For Issuers and Projects
New projects now have a clear decision-making framework. A protocol launching a token can structure from design to fall into "digital tool" or "digital commodity", avoiding gray areas. Parallels:
- Tokenizations of real-world assets with legal clarity
- Pure governance tokens can be structured as "tools"
- Equity tokens proceed with SEC registration, but now with more predictable procedures
For Investors
Each category has different regulatory protections. It is no longer possible to confuse the risk of an art NFT (no federal supervision) with that of a stablecoin (multiple and robust supervision). Investors need to understand which bucket the asset is in.
For ETFs and Institutional Products
With Bitcoin and Ethereum formally digital commodities, the path is clear for:
- More spot ETFs for other digital commodities (SOL, ADA, AVAX)

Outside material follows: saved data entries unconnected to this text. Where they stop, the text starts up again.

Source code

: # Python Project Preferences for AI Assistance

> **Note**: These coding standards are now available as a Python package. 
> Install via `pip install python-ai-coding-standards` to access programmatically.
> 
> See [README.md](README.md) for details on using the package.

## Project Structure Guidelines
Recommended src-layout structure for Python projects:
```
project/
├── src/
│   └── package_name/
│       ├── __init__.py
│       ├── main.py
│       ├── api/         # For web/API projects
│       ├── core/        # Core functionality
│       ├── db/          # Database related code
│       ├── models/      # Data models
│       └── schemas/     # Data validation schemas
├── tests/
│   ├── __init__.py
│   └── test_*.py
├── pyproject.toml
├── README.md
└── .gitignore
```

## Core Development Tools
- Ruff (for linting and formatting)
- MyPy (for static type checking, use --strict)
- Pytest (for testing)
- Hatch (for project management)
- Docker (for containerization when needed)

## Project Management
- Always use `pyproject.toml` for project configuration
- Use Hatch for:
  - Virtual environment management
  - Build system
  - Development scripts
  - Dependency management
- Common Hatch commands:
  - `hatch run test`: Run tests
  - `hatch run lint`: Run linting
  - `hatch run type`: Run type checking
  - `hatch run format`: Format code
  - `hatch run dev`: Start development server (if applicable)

- Structured and diversified ETP products
- Institutional custody with clear CFTC rules
- Integration into pension fund and endowment portfolios
Goldman Sachs has already stated that this framework is the catalyst for the next wave of institutional adoption.
What Remains Open
The Gray Zone of "Tools"
The digital tools category is the most tense. Where does "utility token" end and "security with utility veneer" begin? The Interpretive Release offers tests but does not eliminate subjectivity. Future litigation will define the exact boundary.
Decentralized DeFi
Truly decentralized protocols without an identifiable issuer (Uniswap, Aave in their pure forms) remain in a hybrid zone. The agencies indicate that self-executing code without an operator does not directly fit into any of the five categories — but if there is an identifiable "operator" (developers with continued influence), rules apply.
Cross-Border Tokens
How to treat tokens issued in foreign jurisdictions but accessible to Americans? The Interpretive Release reaffirms extraterritorial jurisdiction when there is American nexus, but practical operationalization remains a challenge.
Global Context: The U.S. Aligning with MiCA
The American taxonomy strongly dialogues with European MiCA:
- Digital commodities ≈ crypto-assets that are not e-money tokens nor asset-referenced tokens
- Stablecoins ≈ e-money tokens + asset-referenced tokens (EMTs/ARTs)
- Digital securities ≈ financial instruments under MiFID II
With the U.S., EU and soon the U.K. adopting compatible frameworks, global crypto companies can finally operate with reasonably harmonized compliance.
Next Steps on the Agenda
- SEC Roundtable (April 16): public discussion of the CLARITY Act and finalization of market structure framework
- CLARITY Act Vote: expected in the second half of 2026
- SEC and CFTC Rulemaking: detailed operational rules based on the Interpretive Release
- International Harmonization: FATF, IOSCO and BIS working on globally aligned guidance
Conclusion: The End of Case-by-Case Decision Making
For years, the American crypto market operated under what lawyers called "regulation by litigation": companies launched products, the SEC sued some, and the industry discovered the rule through trial and error. It cost billions in fees, paralyzed innovation and pushed value to clearer jurisdictions.
The Interpretive Release closes this chapter. It is not perfect — gray zones persist, especially in decentralized DeFi. But it is the biggest leap in regulatory clarity since the 1946 Howey Test. For the ecosystem, it means focusing capital and talent on building products, not discovering which ones are forbidden.
The era of ambiguity is over. The era of execution begins.
Disclaimer: This content is informational and does not constitute legal advice or investment recommendation. Consult qualified professionals for specific decisions.